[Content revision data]
---

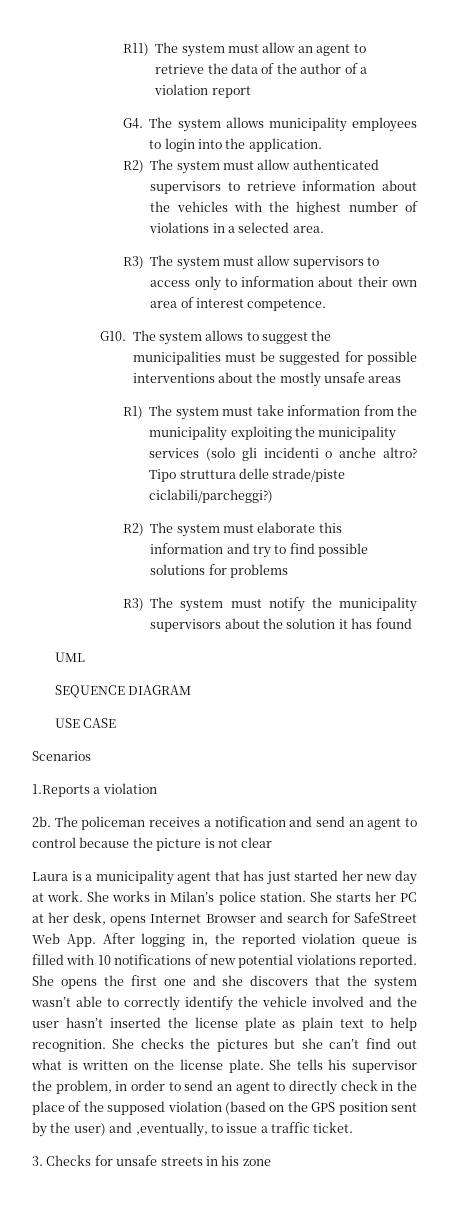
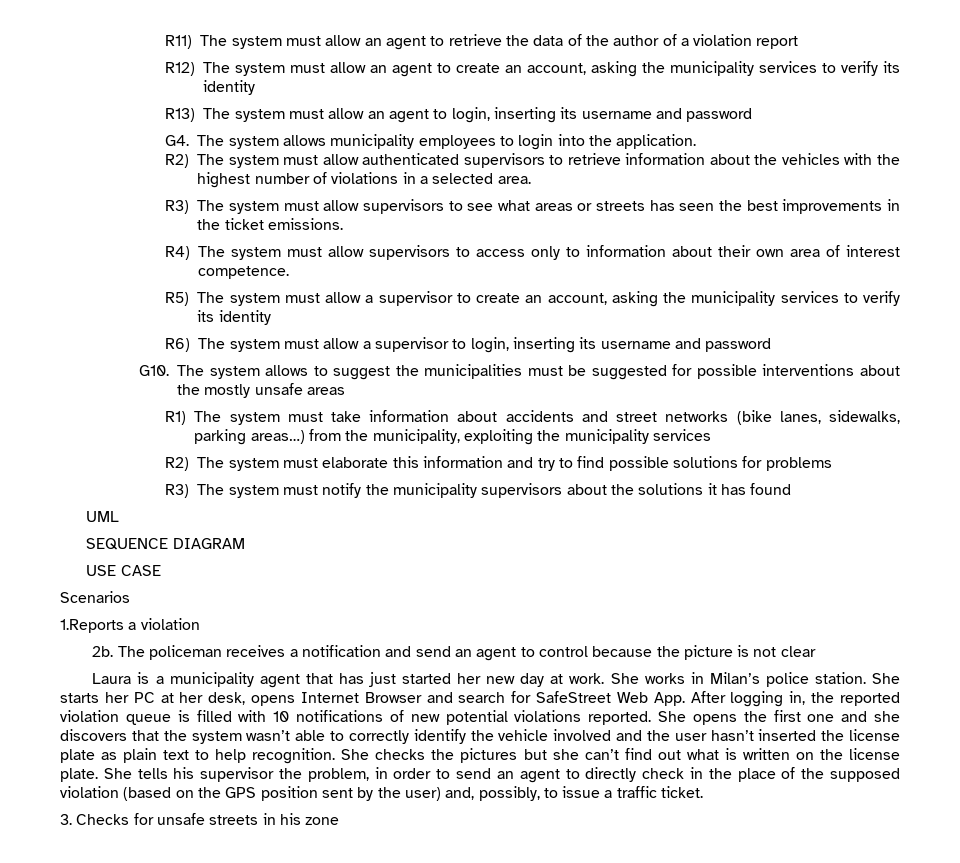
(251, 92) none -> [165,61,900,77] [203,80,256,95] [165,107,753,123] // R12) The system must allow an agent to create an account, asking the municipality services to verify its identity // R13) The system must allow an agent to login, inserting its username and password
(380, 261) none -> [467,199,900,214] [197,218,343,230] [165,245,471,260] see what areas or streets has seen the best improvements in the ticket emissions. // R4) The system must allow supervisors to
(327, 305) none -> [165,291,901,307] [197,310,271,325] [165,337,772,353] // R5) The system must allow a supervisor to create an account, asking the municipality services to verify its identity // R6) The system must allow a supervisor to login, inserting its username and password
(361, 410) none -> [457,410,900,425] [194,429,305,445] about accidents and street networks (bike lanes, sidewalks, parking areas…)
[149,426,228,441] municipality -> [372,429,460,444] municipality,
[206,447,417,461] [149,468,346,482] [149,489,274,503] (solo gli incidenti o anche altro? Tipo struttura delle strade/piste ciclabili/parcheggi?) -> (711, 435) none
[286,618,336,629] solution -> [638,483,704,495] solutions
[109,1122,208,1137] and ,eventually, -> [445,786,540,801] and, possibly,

---

Could you return exactly the stretch of the data above that starts at the line with "[149,426,228,441] municipality ->" and ends at the line with "[286,618,336,629] solution ->", both lines included?

# Solved exercise:
[149,426,228,441] municipality -> [372,429,460,444] municipality,
[206,447,417,461] [149,468,346,482] [149,489,274,503] (solo gli incidenti o anche altro? Tipo struttura delle strade/piste ciclabili/parcheggi?) -> (711, 435) none
[286,618,336,629] solution -> [638,483,704,495] solutions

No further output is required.